*** Material for this task ***

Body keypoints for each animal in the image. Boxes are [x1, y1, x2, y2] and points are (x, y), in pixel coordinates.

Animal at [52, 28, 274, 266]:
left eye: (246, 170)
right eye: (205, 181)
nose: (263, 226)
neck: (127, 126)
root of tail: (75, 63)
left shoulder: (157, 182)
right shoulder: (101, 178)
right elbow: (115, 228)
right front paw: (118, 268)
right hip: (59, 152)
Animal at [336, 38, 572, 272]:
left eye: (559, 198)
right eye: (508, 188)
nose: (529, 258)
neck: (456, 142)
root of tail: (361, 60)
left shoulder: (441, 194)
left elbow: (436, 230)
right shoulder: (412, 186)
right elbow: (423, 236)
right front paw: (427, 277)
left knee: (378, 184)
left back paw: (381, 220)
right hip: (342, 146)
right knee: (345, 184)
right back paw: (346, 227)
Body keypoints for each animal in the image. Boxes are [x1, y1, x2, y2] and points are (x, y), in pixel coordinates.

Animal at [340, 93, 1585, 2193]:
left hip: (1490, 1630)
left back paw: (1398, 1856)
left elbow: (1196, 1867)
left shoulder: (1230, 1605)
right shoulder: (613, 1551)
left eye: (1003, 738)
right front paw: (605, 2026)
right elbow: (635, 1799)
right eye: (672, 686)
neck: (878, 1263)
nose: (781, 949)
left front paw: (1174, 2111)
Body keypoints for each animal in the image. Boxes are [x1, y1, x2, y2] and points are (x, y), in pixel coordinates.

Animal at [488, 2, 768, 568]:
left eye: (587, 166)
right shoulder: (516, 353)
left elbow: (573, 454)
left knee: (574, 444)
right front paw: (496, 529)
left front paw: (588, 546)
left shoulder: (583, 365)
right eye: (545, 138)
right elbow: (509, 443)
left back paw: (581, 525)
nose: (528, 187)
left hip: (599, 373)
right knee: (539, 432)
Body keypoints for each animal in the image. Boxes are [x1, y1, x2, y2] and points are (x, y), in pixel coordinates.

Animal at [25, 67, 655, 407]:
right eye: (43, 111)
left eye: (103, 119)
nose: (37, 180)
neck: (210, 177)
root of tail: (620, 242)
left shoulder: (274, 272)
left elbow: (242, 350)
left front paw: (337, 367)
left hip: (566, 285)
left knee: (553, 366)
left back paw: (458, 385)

***

### Exercise requirements
The lines of the data, from the first through the one containing "right back paw: (346, 227)", are to be transcribed exactly.

### Result for this exercise
Body keypoints for each animal in the image. Boxes are [x1, y1, x2, y2] and points are (x, y), in pixel coordinates.

Animal at [52, 28, 274, 266]:
left eye: (246, 170)
right eye: (205, 181)
nose: (263, 226)
neck: (127, 126)
root of tail: (75, 63)
left shoulder: (157, 182)
right shoulder: (101, 178)
right elbow: (115, 228)
right front paw: (118, 268)
right hip: (59, 152)
Animal at [336, 38, 572, 272]:
left eye: (559, 198)
right eye: (508, 188)
nose: (529, 258)
neck: (456, 142)
root of tail: (361, 60)
left shoulder: (441, 194)
left elbow: (436, 230)
right shoulder: (412, 186)
right elbow: (423, 236)
right front paw: (427, 277)
left knee: (378, 184)
left back paw: (381, 220)
right hip: (342, 146)
right knee: (345, 184)
right back paw: (346, 227)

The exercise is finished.